(DATASET SECTION Opens)

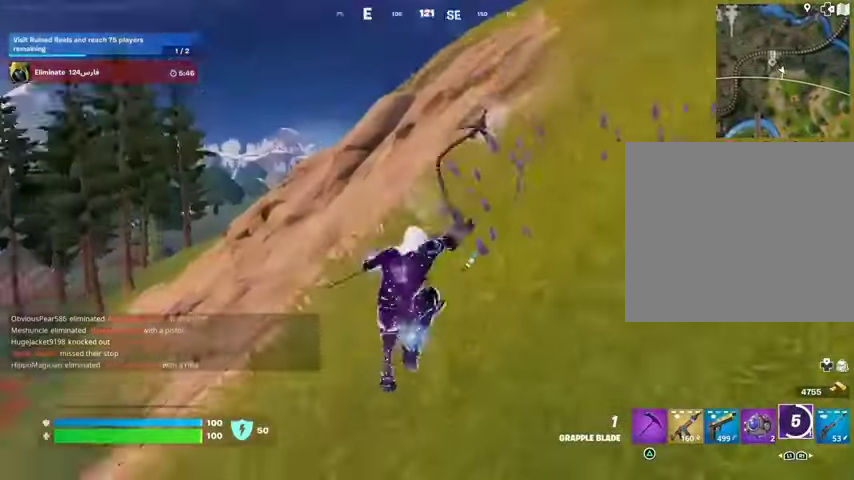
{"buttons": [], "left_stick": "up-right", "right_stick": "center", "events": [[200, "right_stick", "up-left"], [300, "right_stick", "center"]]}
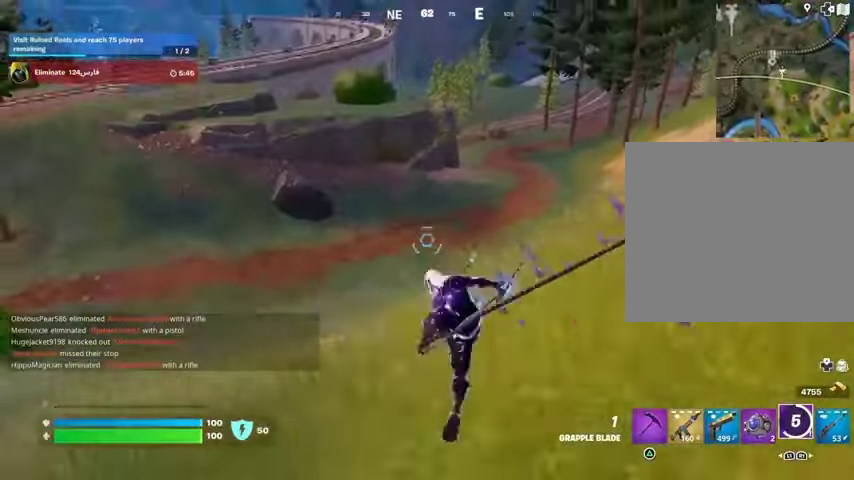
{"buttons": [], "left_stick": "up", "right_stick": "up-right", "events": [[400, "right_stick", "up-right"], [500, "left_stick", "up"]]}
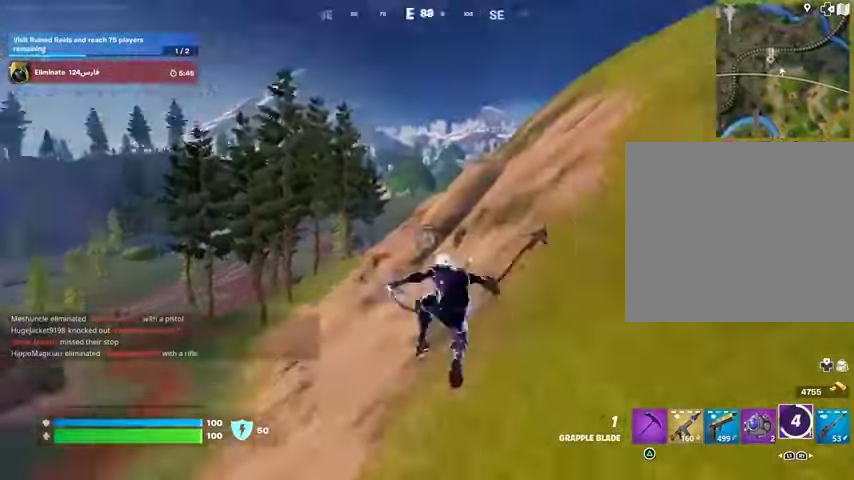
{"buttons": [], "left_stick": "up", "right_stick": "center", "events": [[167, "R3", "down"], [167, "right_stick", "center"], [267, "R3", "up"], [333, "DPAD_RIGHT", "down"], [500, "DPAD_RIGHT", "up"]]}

(DATASET SECTION Closes)

Would you retype each line above exactly and skip every image?

{"buttons": [], "left_stick": "up-right", "right_stick": "center", "events": [[200, "right_stick", "up-left"], [300, "right_stick", "center"]]}
{"buttons": [], "left_stick": "up", "right_stick": "up-right", "events": [[400, "right_stick", "up-right"], [500, "left_stick", "up"]]}
{"buttons": [], "left_stick": "up", "right_stick": "center", "events": [[167, "R3", "down"], [167, "right_stick", "center"], [267, "R3", "up"], [333, "DPAD_RIGHT", "down"], [500, "DPAD_RIGHT", "up"]]}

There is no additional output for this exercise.